Thursday, June 26, 2008

Who Thinks the Millionaire’s Amendment Was Incumbent Protecting? Those Who Voted For It.

Guest Blogger

Rick Pildes

In response to my last post, one commentor, Jeff, quite fairly asks why the Millionaire’s Amendment (MA) should be seen as an incumbent-protecting provision smuggled into the McCain-Feingold law. After all, don’t challengers running against wealthy, self-financed incumbents have just as much a right to the higher contribution limits as do incumbents running against wealthy, self-financed challengers?

There are lots of ways to try to show this. As another commentor, Jack White Jr., points out, one could look to the process by which the MA made it into law: the provision was added in a low-visibility floor debate and was not part of the general campaign-finance legislation that was the focus of national attention. But better yet, let’s look at a few comments from the Senators themselves. It was Senator McCain himself who directly expressed the point my post made, although the Senator did not seem to recognize how much his comment undermined the provision. When the MA was pending, McCain said: "Everyone is scared to death of waking up in the morning and reading in the newspaper that some Fortune 500 CEO or some heir or heiress is gonna run against them and spend $15 million of their own money."

And other Senators, otherwise supportive of the McCain-Feingold Act, themselves called the MA incumbent protection. Here is what Sen. Dodd said on the floor: "[T]his is what I would call incumbency protection... I understand the concern my colleagues ... have about facing the wealthy opponent. But ... it looks to me as though all we are doing is trying to protect ourselves rather than to level that playing field."

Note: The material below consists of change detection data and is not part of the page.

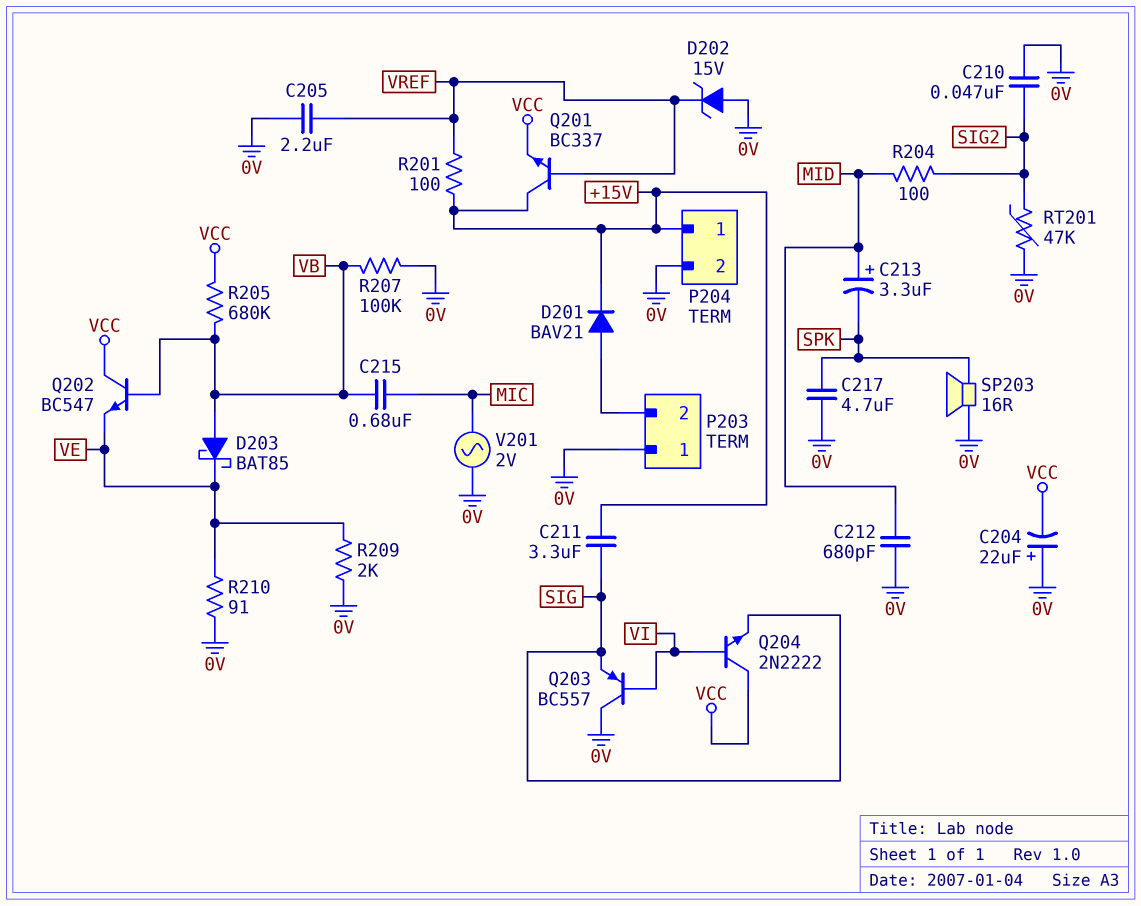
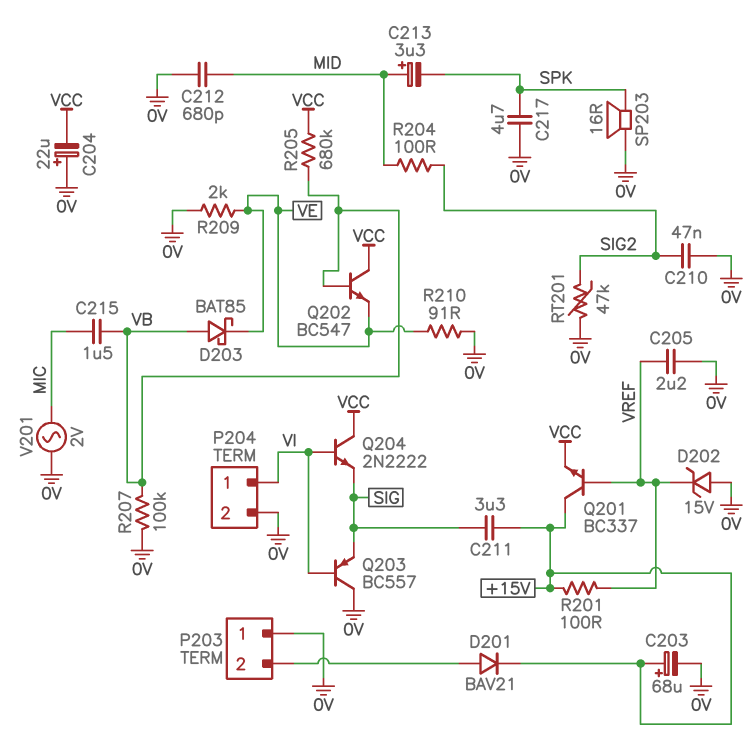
C203: none -> 68uF (plus +15V, minus 0V)
C215: 680nF (MIC, VB) -> 1.5uF (MIC, VB)
P204 pin 1: +15V -> VI

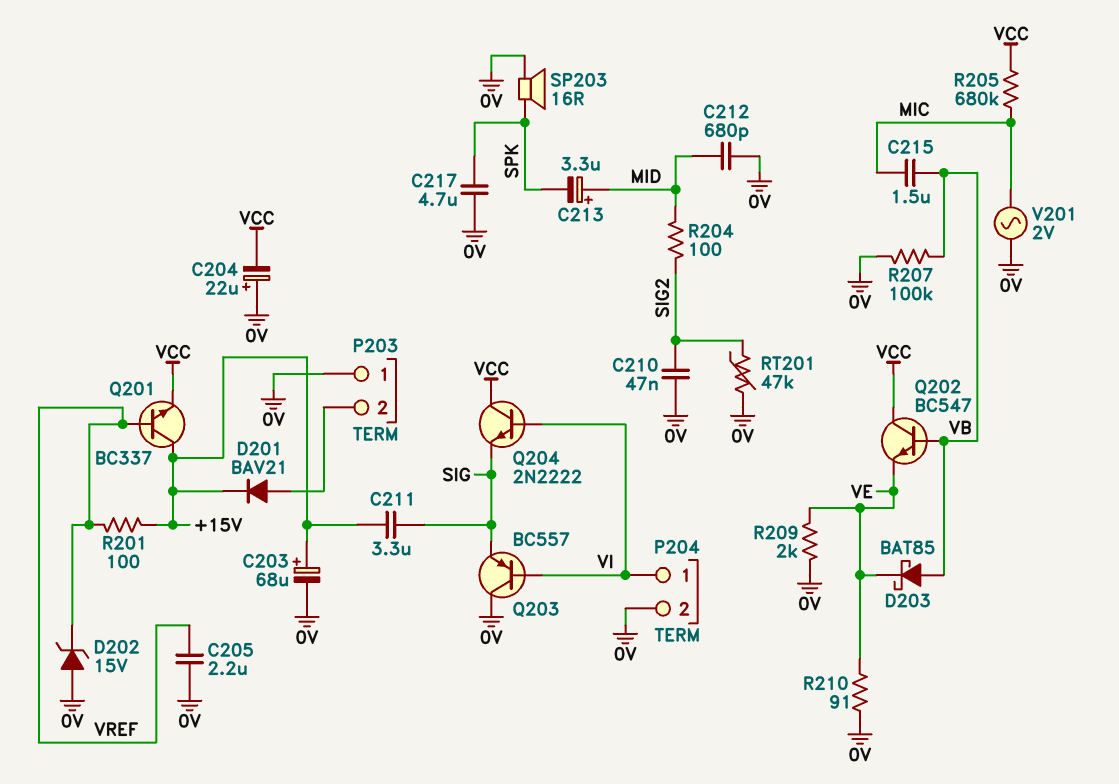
R205: 680k (VB, VCC) -> 680k (MIC, VCC)

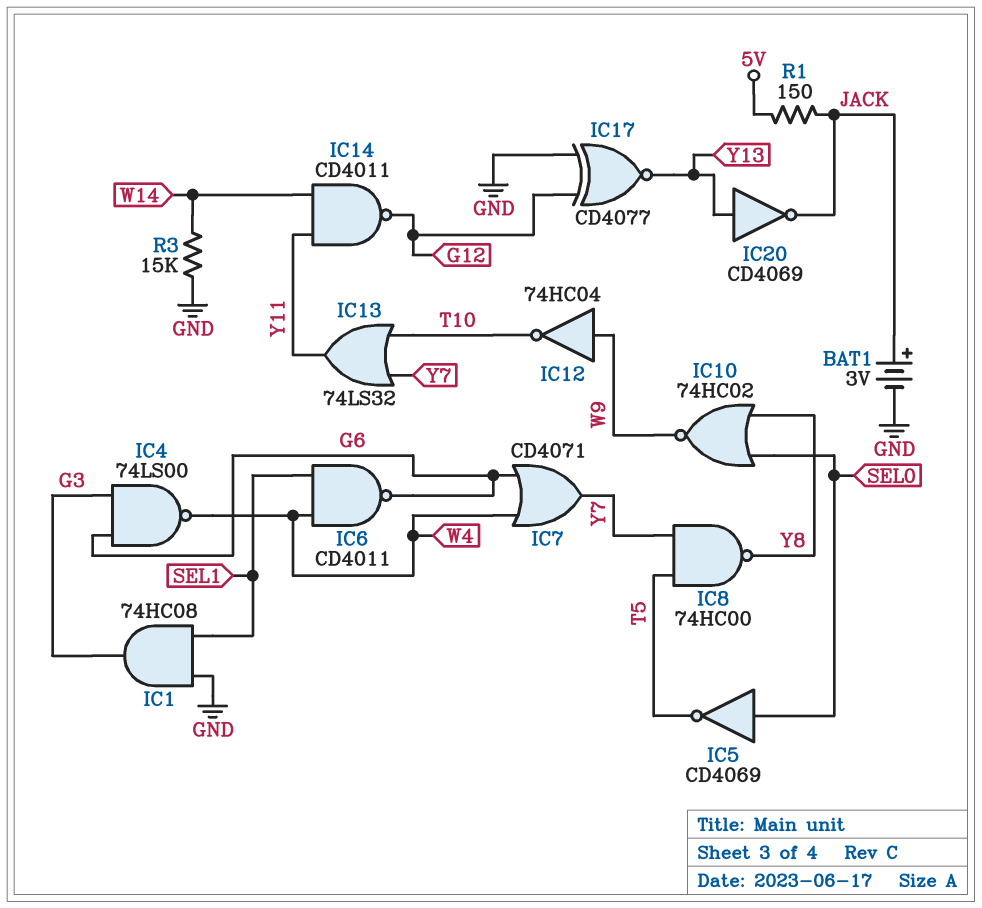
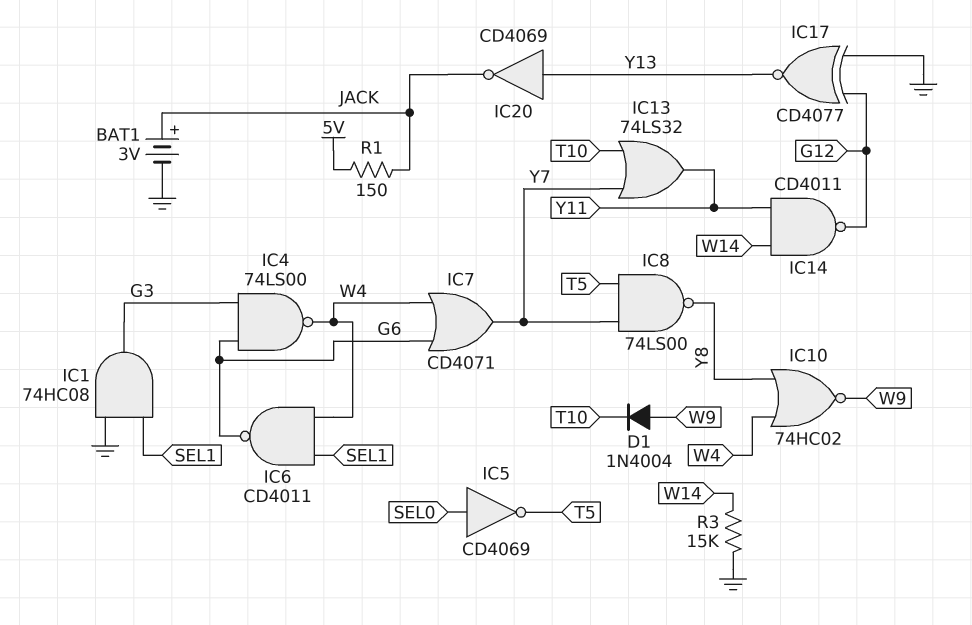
D1: none -> diode 1N4004 (A W9, K T10)
IC8: NAND 74HC00 (in T5, in Y7, out Y8) -> NAND 74LS00 (in T5, in Y7, out Y8)
IC10: NOR 74HC02 (in SEL0, in Y8, out W9) -> NOR 74HC02 (in W4, in Y8, out W9)
IC12: NOT 74HC04 (in W9, out T10) -> none

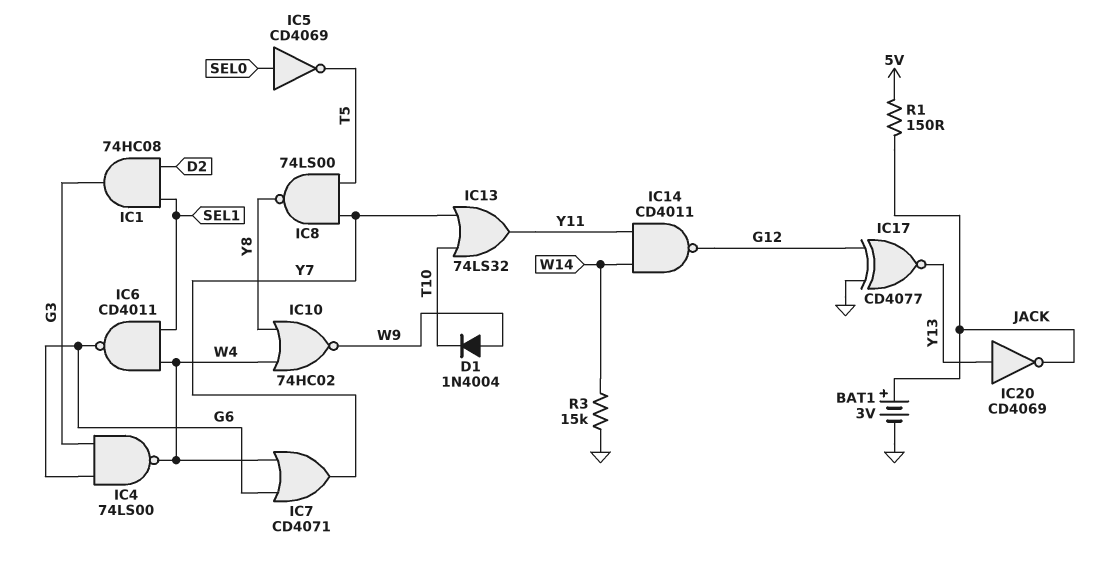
IC1: AND 74HC08 (in GND, in SEL1, out G3) -> AND 74HC08 (in D2, in SEL1, out G3)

Even wealthy incumbents do not have to do much self-financing once they are in office. They have access to plenty of donors. Moreover, under parts of the MA the Court did not talk about directly, the formula used counts at almost zero those funds raised in prior election cycles. Thus, the plaintiff Davis's opponent, Tom Reynolds, could have spent another $1.4 million even though he outspent Davis by over $3 million, and he'd entered the election with $1.15 million in warchest from prior cycles.). I could add more, but for now I hope that’s enough to respond to Jeff’s good question. My thanks to Professor Roy Schotland, who provided some of the specifics here through a post to an election law discussion list.